Every line of the data below is to be duplicated exactly, pictures excepted.

● ● ● ●

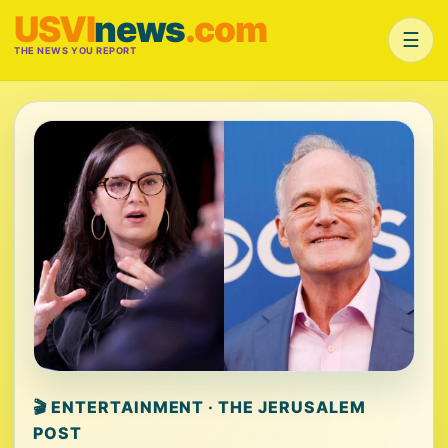
USVI
news
.com
☰
THE NEWS YOU REPORT
🎬 ENTERTAINMENT · THE JERUSALEM
POST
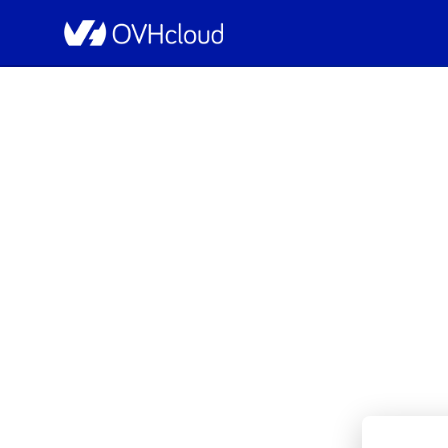
OVHcloud Bare Metal Cloud Status
[GRA1][Dedicated 
Resolved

● ● ● ●

**Solution to this problem**:
USVI
news
.com
☰
THE NEWS YOU REPORT
🎬 ENTERTAINMENT · THE JERUSALEM
POST
OVHcloud Bare Metal Cloud Status
[GRA1][Dedicated 
Resolved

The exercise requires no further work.